Garden party: Campus rain garden celebrates its first birthday on Earth Day

White boxes in front of Ambler Recreation Center hold monitoring equipment used to measure the effectiveness of water collected for the KU rain garden.

Flower bed tiers at the KU Rain Garden located in front of Ambler Student Recreation Center. Rain water from the center's roof is diverted into the garden through underground pipe.

The flower beds of the KU Rain Garden located in front of Ambler Student Recreation Center have identification signs for each type of plant used.

While it’s not much to look at right now, an unassuming corner of the front lawn of the Ambler Student Recreation Center at Kansas University will soon be bursting with vibrantly colored aromatic aster, black-eyed susans and crested iris. The near-to-blooming flowers are just a few of the 2,500 plants from 18 species in the 5,200-square-foot cornucopia across the street from Allen Fieldhouse.
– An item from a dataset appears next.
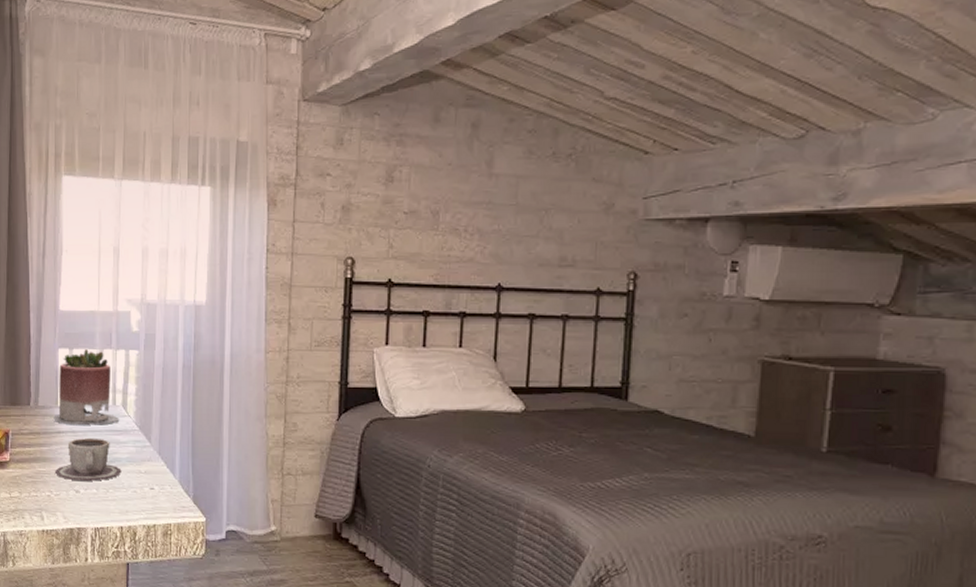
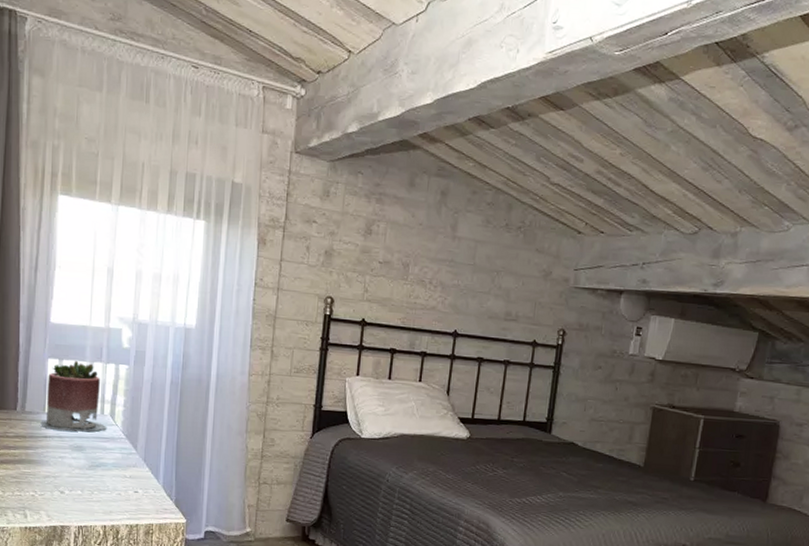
cup: present [54,438,122,481] -> none [39,443,107,483]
This massive bouquet of nature’s bounty belongs to a garden that will celebrate its first full year on Earth Day. It’s a fitting birthday since the plot is a bit of an eco-gardening wonder. Known as the Student Rain Garden, its planters are hoping it might inspire a sustainable revolution in landscaping.

Rain gardens funnel and absorb storm water from impervious urban areas like sidewalks, driveways and – in this instance – the roof of the recreation center. This helps naturally filter the storm runoff back into the water table rather than the sewers. “It’s basically a depression that can collect that initial flush of rain water,” says Jeff Severin, director of the KU Center for Sustainability, who helped organize the garden’s creation. “They’re typically designed with native plants and other kinds of tolerable species that can also help filter any pollutants in that water. So basically it’s an urban storm water management tool that people can use in their yards on a small scale or, in the case of the campus garden, can be used in a pretty large scale. Ours is kind of different because it’s huge.”
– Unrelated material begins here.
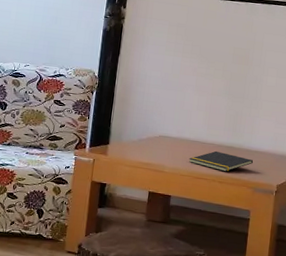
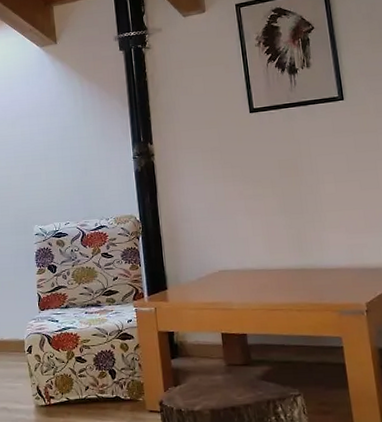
notepad: present [188,151,254,172] -> none [256,276,332,298]

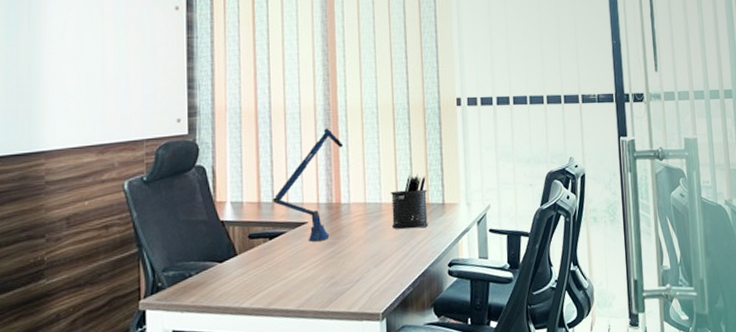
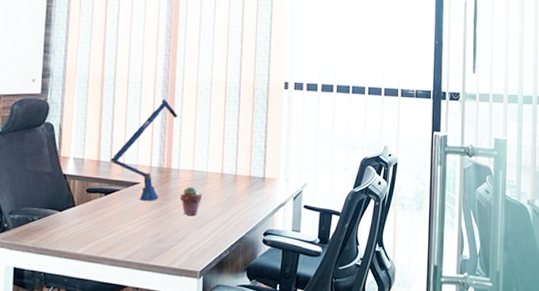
potted succulent: none [354,220,377,253] -> present [181,186,202,215]
pen holder: present [390,174,428,230] -> none [216,148,251,198]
The rain garden was conceived back in 2007 as a far more modest endeavor by environmentally minded students.

“At the time it was a very small idea and a very small rain garden, then it turned into a big idea and a very large rain garden,” recalls Laura Foster, architecture grad student at KU who was then a member of Emerging Green Builders, the student organization integral in making the rain garden happen.

The project grew in scope thanks to the eager participation of the recreation center, who decided to fold the construction of the garden into its 2008 expansion. By early last year, two limestone-bounded tiers were completed, and the inaugural planting was held on Earth Day. Nearly 200 members of the campus and larger Lawrence community rolled up their sleeves and pitched in. “To see that many people out helping, supporting the student-led initiative – everyone was really proud of what we were able to accomplish,” Severin says. “The students really saw that as something tangible from their experience at KU, to say that they were part of this project that’s going to provide water quality benefits, and a really great use of native plants for landscaping, that people can enjoy for years to come.”

That the unveiling was on Earth Day was no coincidence.

“It was good to have this sense of community within KU that everybody was excited to come out and plant a plant on Earth Day,” Foster says. “I know we celebrate Earth Day every year, but you don’t often get your hands dirty to celebrate it. The Earth doesn’t necessarily appreciate it when you just celebrate it – it also wants some love in return. So planting it on that day was a very good thing.”

And the influence of the Student Rain Garden might extend well beyond the KU community. It’s one of four rain gardens in Kansas currently being studied as a prototype by respected Kansas City eco-architecture firm BNIM and researchers from Kansas State University. “It’s really exciting that K-State has to come to KU to look at something,” adds Foster with a bit of playful school pride.